*Görev ayrıntıları*. Aşağıdaki dinselleştirme metnine göre siyasal tercihi belirleyen temel etken ne oldu?

*Sağlanan metin*.
══════════
Türkiye’de son 70 yıldır izlenen sistematik dinselleştirme; Cumhuriyetin modern, aydınlanmacı ve ilerici değerlerinin adım adım tasfiye edilmesi, insanların sınıfsal konumları ile siyasal tercihleri arasındaki pozitif ilişkiyi kopardı.
Yani insanlar sosyal konumlarından hareketle akıl ve bilinçleriyle değil, inançlarıyla siyasal tercih kullanır ya da oy kullanır hale getirildi. Sırf dindar diye kendi cellatlarına oy veren geniş bir seçmen kitlesi oluşturuldu. Siyasal tercihi belirleyen temel etken din, geleneksel kültür ve etnik duyarlılıklar oldu. Sonuçta yoksullar, kendilerini ezen efendilerinin arkasından sürüklenmeye, kendi köleliklerini her gün yeniden üretmeye başladı. Bir tür gönüllü kulluk yaratıldı.
══════════
*Sağlanan liste*.
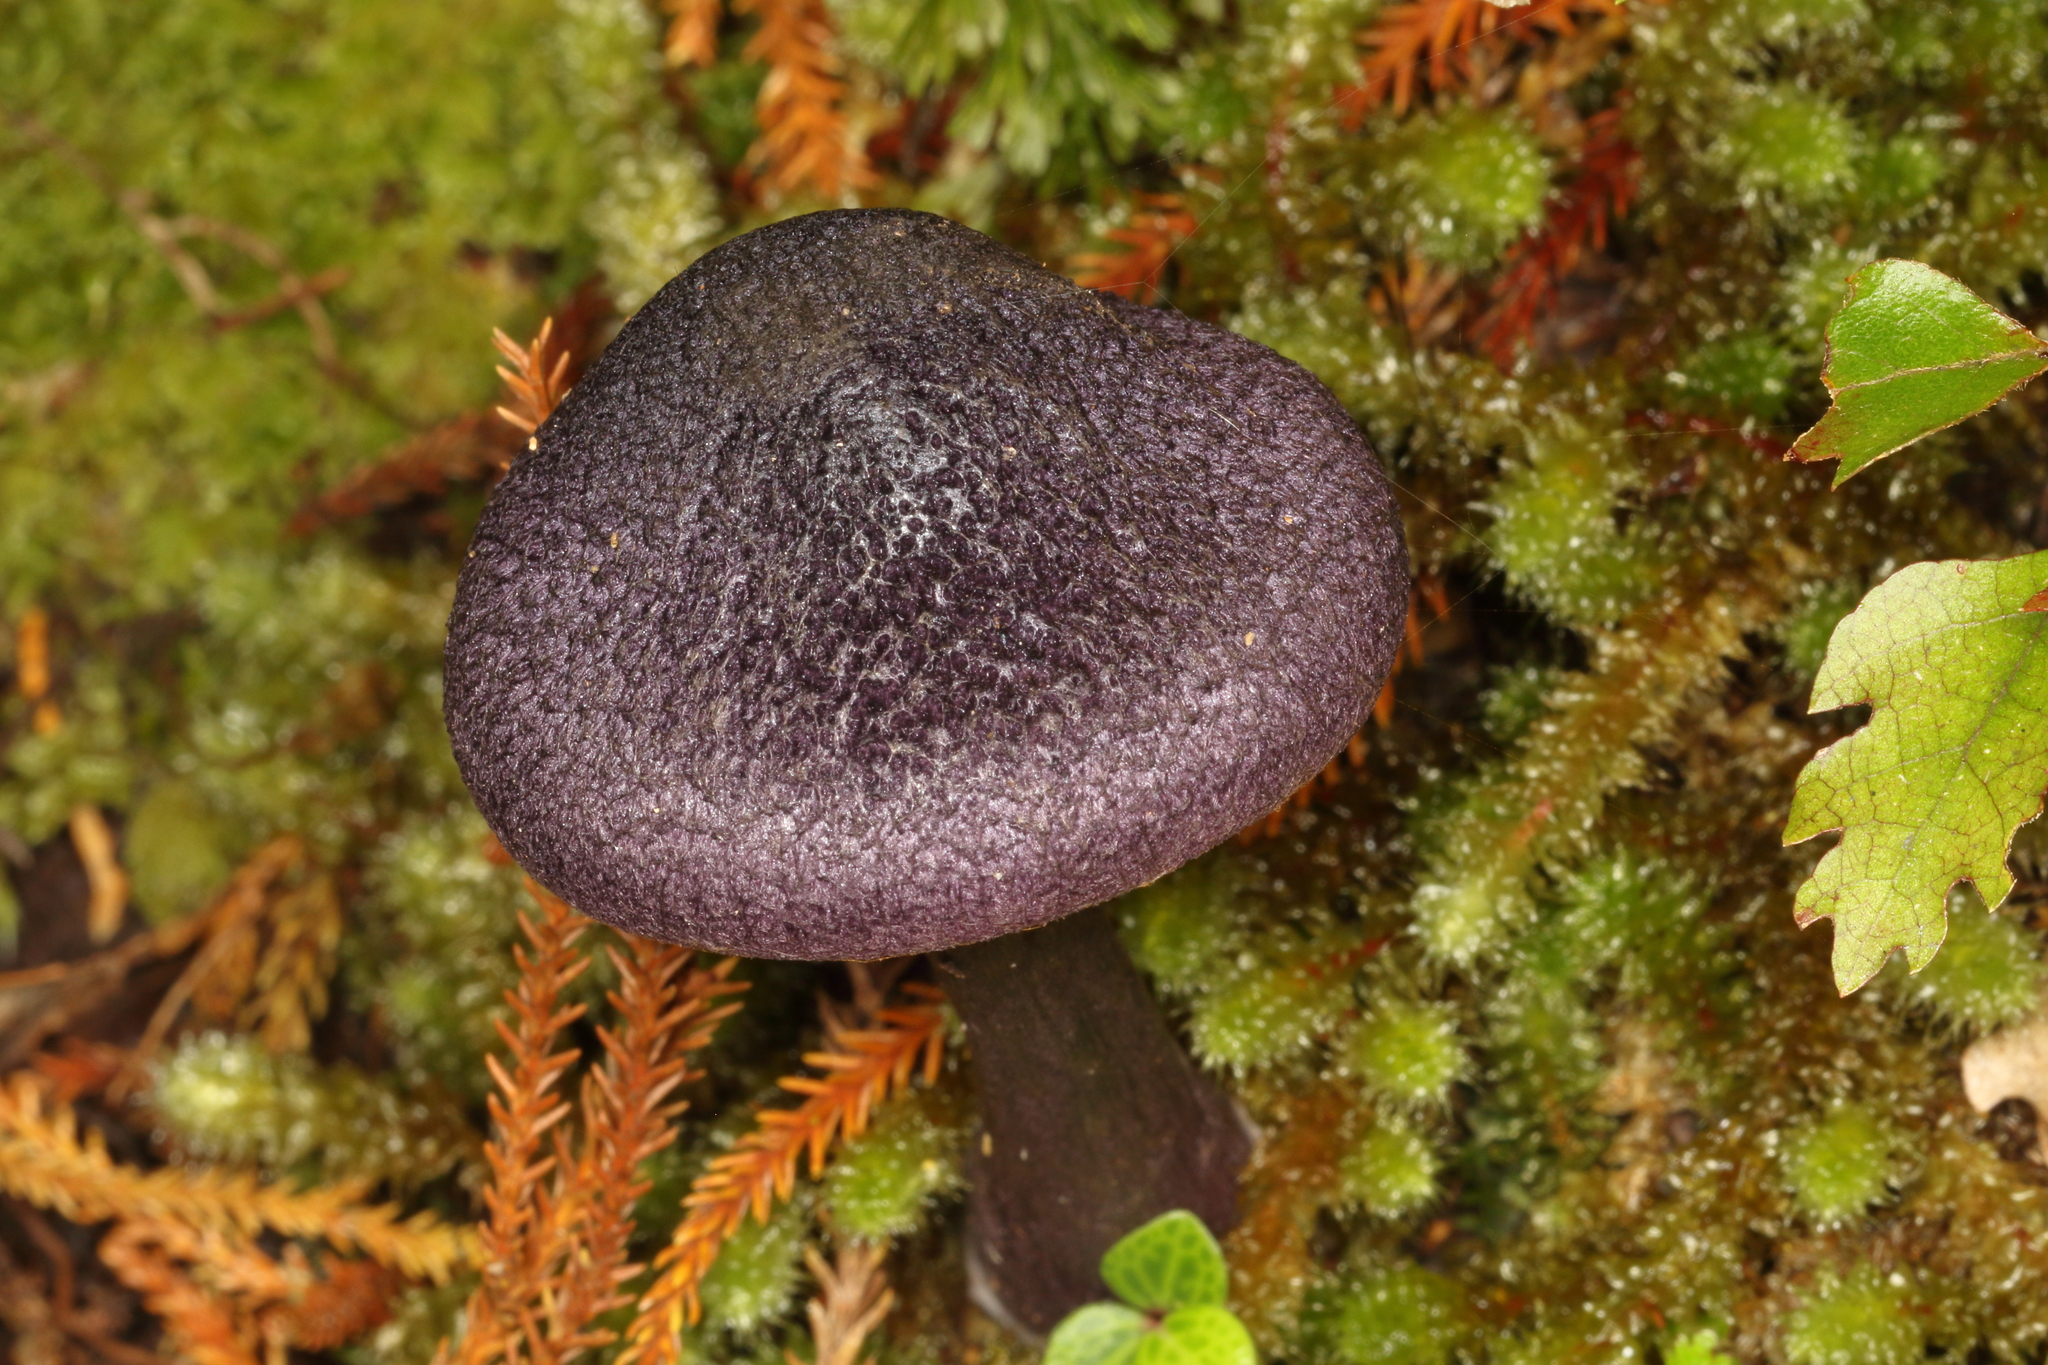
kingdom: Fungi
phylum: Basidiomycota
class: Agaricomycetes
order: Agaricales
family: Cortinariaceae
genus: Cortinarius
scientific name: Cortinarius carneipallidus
══════════
*Yazılı yanıt*. Din, geleneksel kültür ve etnik duyarlılıklar.